Grandiose Inszenierungen

Auf dem Salone del Mobile in Mailand machen es die Firmen vor: Ihre Möbel und Leuchten feiern sie in zum Teil aufwändigen Installationen. Standen bis vor ein paar Jahren noch die Objekte im Vordergrund, wird jetzt der gesamte optische Eindruck immer wichtiger. Warum? In Zeiten von Social Media müssen „die Bilder“ stimmen.
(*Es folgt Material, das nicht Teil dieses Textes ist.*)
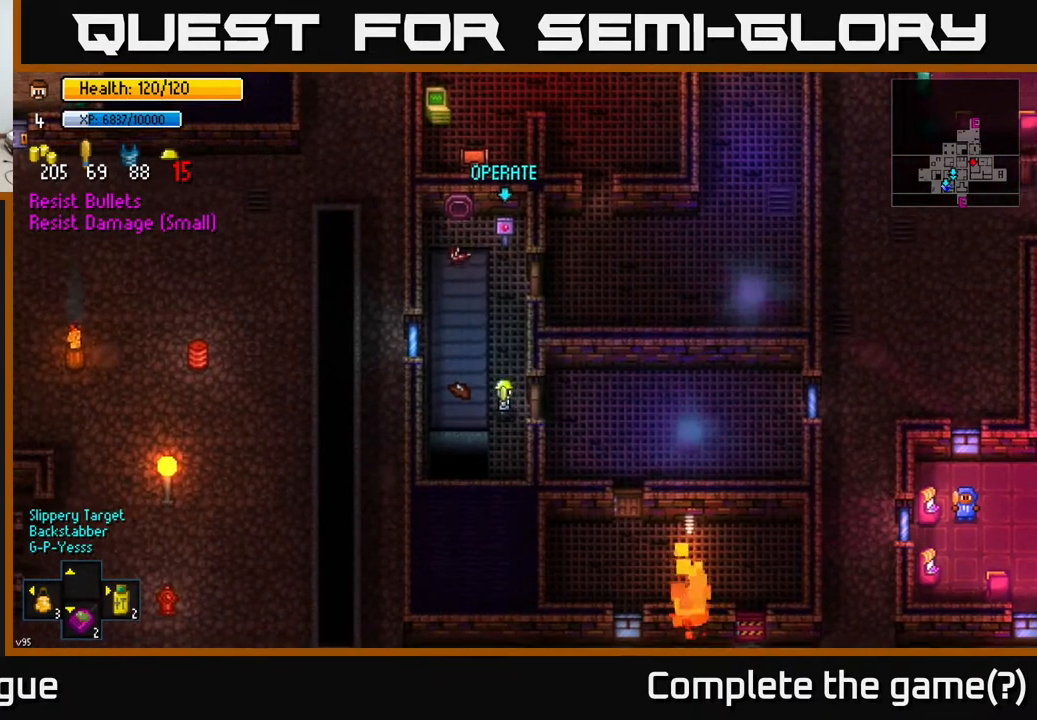
{"buttons": [], "left_stick": "up", "right_stick": "center", "events": [[67, "left_stick", "up"]]}
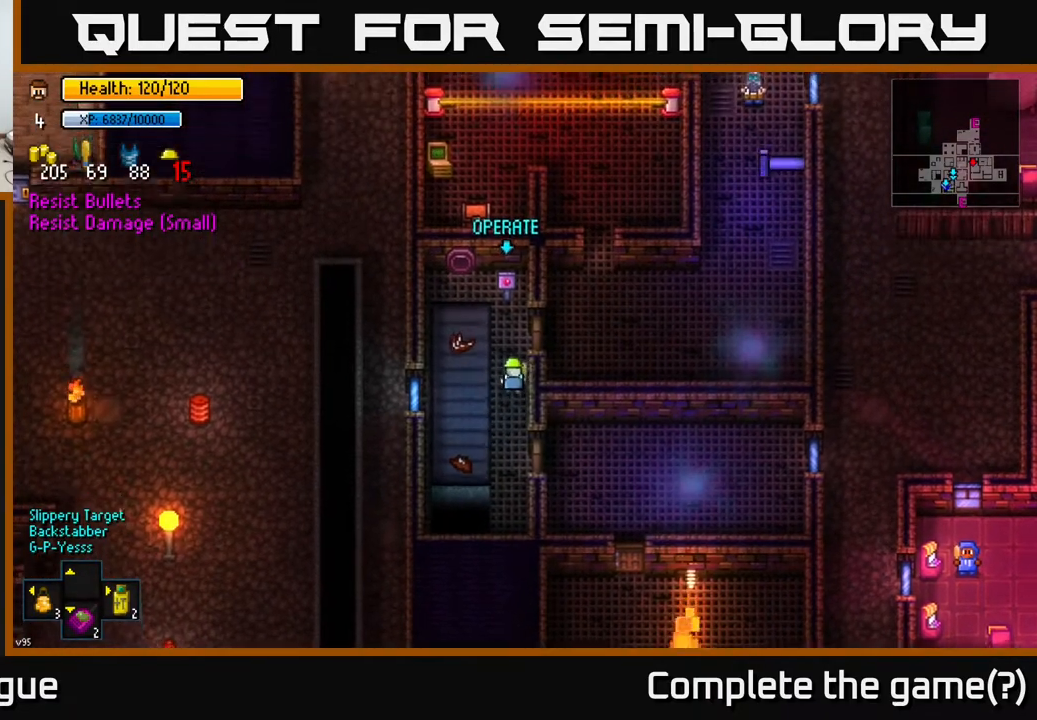
{"buttons": [], "left_stick": "up", "right_stick": "up-right", "events": [[200, "left_stick", "center"], [200, "right_stick", "up"], [433, "left_stick", "up"], [467, "right_stick", "up-right"]]}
Messestand B&B Italia, Flos & Louis Poulsen

Der Messestand von B&B Italia, Flos und Louis Poulsen hat auf der diesjährigen Möbelmesse in Mailand Standards gesetzt: Den riesigen Kasten, in dessen Innerem die einzelnen Marken der neuen Design Holding unabhängig voneinander ihre Neuheiten präsentierten, durchzog ein tunnelartiger Gang mit einer originellen Multimedia-Installation. Auf den Wänden waren einige der berühmtesten Designer mit ihren bekanntesten Entwürfen zu sehen, darunter die Bouroullec-Brüder mit ihrer Pendelleuchte „Aim“, auf deren Schnüren Tauben landeten, Poul Henningsen mit seiner Leuchte „Artichoke“, die alle ihre „Blätter“ verliert und Gaetano Pesces Sessel „Up“, der sich wahlweise mit Luft vollsaugt oder sie wieder ablässt – all diese Hybride aus Zeichnung und Projektion konnten Besucher durch bloßes Berühren der Wand animieren.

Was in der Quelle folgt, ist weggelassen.